Re: facet.prefix or separation?

Posted by Alexandre Rafalovitch <ar...@gmail.com>.
I am quite sure that the binary flag will be faster as you will just
get a gigantic vector pre-loaded into memory. The problem starts if
you are going to have lots of those prefixes. Then, the memory
requirements may become an issue. Then, the facet becomes more
flexible as it uses the same list for any arbitrary prefix.

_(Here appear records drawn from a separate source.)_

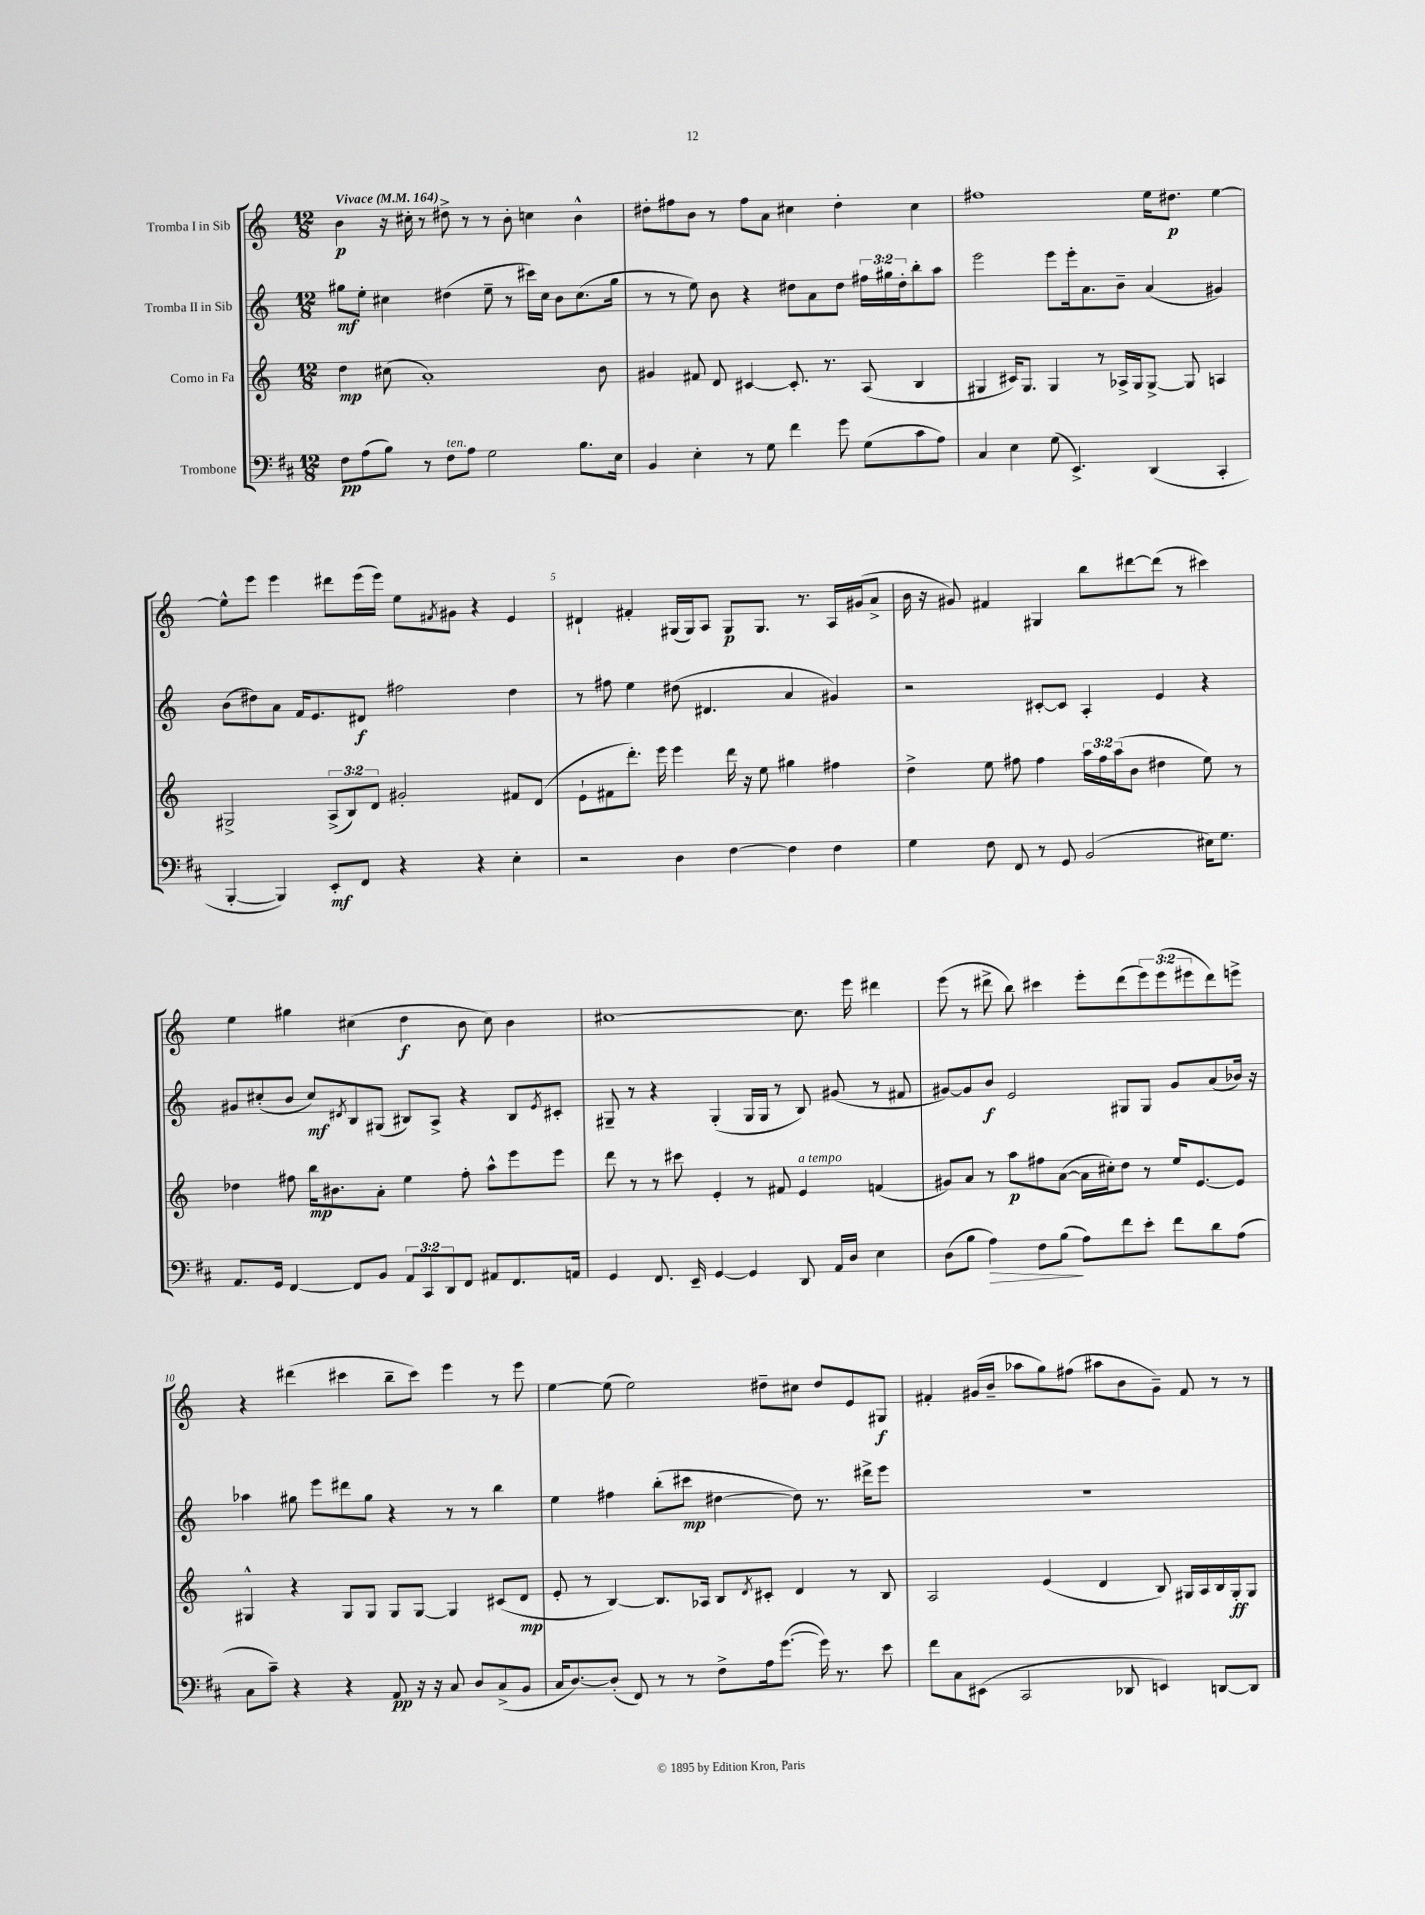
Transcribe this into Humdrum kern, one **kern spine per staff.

**kern	**kern	**kern	**kern
*staff4	*staff3	*staff2	*staff1
*clefF4	*clefG2	*clefG2	*clefG2
*k[f#c#]	*k[]	*k[]	*k[]
*M12/8	*M12/8	*M12/8	*M12/8
*MM164	*MM164	*MM164	*MM164
8F#\L	4dd\	8gg#\L	4b\
(8A\	.	8ee'\J	.
8B\J)	(8cc#\	4cc#\	16r
.	.	.	16cc#'\
8r	1a')	.	8r
8F#\L	.	(4dd#\	8dd#^\
8A\J	.	.	8r
2G\	.	8ee~\	8r
.	.	8r	8b'\
.	.	16ccc#\LL)	4cc\
.	.	16cc#\JJ	.
.	.	8b\L	.
8.B\L	.	(8.cc#\	4b^^\
.	8b\	.	.
16E\Jk	.	16gg#\Jk	.
=	=	=	=
4BB/	4g#/	8r	8dd#'\L
.	.	8r	8ff#\
4E'\	8f#/	8ee\)	8b\J
.	8d/	8b\	8r
8r	[4c#/	4r	8ff#\L
8G\	.	.	8a\J
4f#\	8.c#'/]	8dd#\L	4cc#\
.	.	8a\	.
.	8.r	.	.
8g\	.	8dd#\J	4dd#'\
(8G\L	(8A/	24ff#\LL	.
.	.	24gg#\	.
.	.	24dd#'\J	.
8c#\	4B/	8bb'\	4cc#\
8A\J)	.	8aa\J	.
=	=	=	=
4C#/	4G#/	2eee\	1ff#
4E\	16c#/LK)	.	.
.	8.G#/J	.	.
(8G\	4G#/	8eee\L	.
4.EE^/)	.	16eee'\k	.
.	.	8.a\	.
.	8r	.	.
.	16A-^/LL	8b~\J	.
.	16G#/J	.	.
(4DD/	[8G#^/J	(4a/	16ee\LK
.	.	.	8.dd#\J
.	8G#/]	.	.
4CC#'/	4A/	4g#/)	[4ee\
=	=	=	=
[4BBB'/	2G#^/	(8b\L	8ee^^\]L
.	.	8dd#\)	8eee\J
4BBB/])	.	8a\J	4eee\
.	.	16f/LK	.
.	.	8.e/	.
8EE'/L	(12A^/L	.	8ddd#\L
.	12B/)	.	.
8FF#/J	.	8d#/J	(16eee\L
.	12d/J	.	.
.	.	.	16eee\JJ)
4r	2g#'/	2ff#\	8ee\L
.	.	.	8qf#/
.	.	.	8g#\J
4r	.	.	4r
4E'\	8f#/L	4dd#\	4e/
.	(8d/J	.	.
=	=	=	=
2r	8e`\L	8r	4d#`/
.	8f#\	8ff#\	.
.	8.ddd'\J)	4ee\	4f#'/
.	16eee\	.	.
4D\	4eee\	(8dd#\	(16G#/LL
.	.	.	16G#/J)
.	.	4.d#/	8A/J
[4F#\	16ddd\	.	8G#/L
.	16r	.	.
.	8ee\	.	8.G#/J
4F#\]	4gg#\	4a/	.
.	.	.	8.r
4F#\	4ff#\	4g#/)	16A/LL
.	.	.	(16g#/J
.	.	.	8a^/J
=	=	=	=
4G\	4dd^\	2r	16b\
.	.	.	16r
.	.	.	8g#/)
8F#\	8ee\	.	4f#/
8FF#/	8ff#\	.	.
8r	4ff#\	[8c#'/L	4G#/
8GG/	.	8c#/]J	.
(2BB/	24aa\LL	4A'/	8bb\L
.	24ff#\	.	.
.	(24aa\J	.	.
.	8b\J	.	[8ddd#\
.	4dd#\	4e/	(8ddd#\]J
.	.	.	8r
16E#\LK)	8ee\)	4r	4ccc#\)
8.G\J	.	.	.
.	8r	.	.
=	=	=	=
8.AA/L	4dd-\	8g#/L	4ee\
.	.	(8cc#'/	.
16GG/Jk	.	.	.
[4FF#/	8ff#\	8b/J	4gg#\
.	16bb\LK	8cc#/L)	.
.	8.b#\	.	.
.	.	8qd#/	.
8FF#/]L	.	8B/	(4cc#\
8BB/J	8a'\J	(8G#/J	.
12AA/L	4ee\	8B#/L)	4dd\
12CC#/	.	.	.
.	.	8A^/J	.
12DD/	.	.	.
8FF#/J	8ff#'\	4r	8b\
8AA#/L	8aa^^\L	.	8cc#\)
8.FF#/	8eee\	8B#/L	4b\
.	.	8qe/	.
.	8eee\J	8c#'/J	.
16AA/Jk	.	.	.
=	=	=	=
4GG/	8ddd\	8G#~/	[1cc#
.	8r	8r	.
8.FF#/	8r	4r	.
.	8ccc#\	.	.
16EE~/	.	.	.
[4GG/	4e'/	(4G#'/	.
4GG/]	8r	16G#/LL	.
.	.	16G#/JJ	.
.	8f#/	8r	.
8DD/	4e/	8B/)	8.cc#\]
16AA/LL	.	(8g#/	.
16D/JJ	.	.	16eee\
4E\	(4f/	8r	4ddd#\
.	.	8f#/	.
=	=	=	=
(8D\L	8g#/L)	[8g#/L)	(8eee\
8B\J	8a/J	8g#/]	8r
4A\)	8r	8b/J	8ddd#^\
.	8aa\L	2e/	8bb\)
8F#\L	8ff#\	.	4ccc#\
(8B\J	([8a\J	.	.
8A\L)	16a\]LL	.	8eee'\L
.	16cc#'\J)	.	.
8f#\	8dd\J	8G#/L	(8ddd#\
8e'\J	8r	8G#/J	12eee\)
.	.	.	(12eee\
8f#\L	16ee/LK	8g#/L	.
.	.	.	12eee#\
.	[8.e/	.	.
8d\	.	(8a/	8ddd#\)
(8A\J	8e/]J	16b-/Jk)	8eee^\J
.	.	16r	.
=	=	=	=
8C#\L	4G#^^/	4aa-\	4r
8c#~\J)	.	.	.
4r	4r	8gg#\	(4ddd#\
.	.	8eee\L	.
4r	8G#/L	8ddd#\	4ccc#\
.	8G#/J	8gg#\J	.
8AA/	8G#/L	4r	8bb~\L
16r	[8G#/J	.	8ccc#\J)
16r	.	.	.
8C#/	4G#/]	8r	4eee\
8D/L	.	8r	.
(8C#^/	(8c#/L	4bb\	8r
8BB/J	8d/J	.	8eee\
=	=	=	=
16C#/LK	8e'/	4ee\	[4ee\
[8.D/)	.	.	.
.	8r	.	.
(8D'/]J	[4B/)	4ff#\	(8ee\]
8FF#/)	.	.	2ee\)
8r	8.B/]L	(8bb'\L	.
8r	.	8ccc#\J	.
.	16A-/Jk	.	.
8F#^\L	8B/L	[4dd#\	.
.	8qd/	.	.
16A\k	8c#'/J	.	8dd#~\L
([8.g\J	.	.	.
.	4d/	8dd#\])	8cc#\J
16g\])	.	8.r	8dd#/L
8.r	.	.	.
.	8r	.	8e/
.	.	16ddd#^\LK	.
8e\	8B/	8eee\J	8G#/J
=	=	=	=
8f#\L	2A/	1.r	4f#'/
8C#\	.	.	.
(8EE#\J	.	.	(16g#/LL
.	.	.	16b~/JJ
2CC#/	.	.	8aa-\L
.	(4e/	.	8gg\)
.	.	.	(8ff#\J
.	4d/	.	8aa#\L
8DD-/	.	.	8b\
4EE/)	8B/)	.	8g#~\J)
.	16G#/LL	.	8f#/
.	16A/	.	.
[8DD/L	16B/	.	8r
.	16G#'/J	.	.
8DD/]J	8G#/J	.	8r
==	==	==	==
*-	*-	*-	*-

There are my thoughts (as requested). I haven't tested this in production.

Regards,
   Alex.
Personal website: http://www.outerthoughts.com/
LinkedIn: http://www.linkedin.com/in/alexandrerafalovitch
- Time is the quality of nature that keeps events from happening all
at once. Lately, it doesn't seem to be working.  (Anonymous  - via GTD
book)


On Sat, Feb 1, 2014 at 11:20 AM, William Bell <bi...@gmail.com> wrote:
> What should be better for performance to get those facets that begins with
> A?
>
> 1.
> facet=true&facet.field=conditions&facet.prefix=A
>
> 2.
> When indexing create a new field conditions_A, and use it:
> facet=true&facet.field=conditions_A
>
> Thoughts?
>
>
>
> --
> Bill Bell
> billnbell@gmail.com
> cell 720-256-8076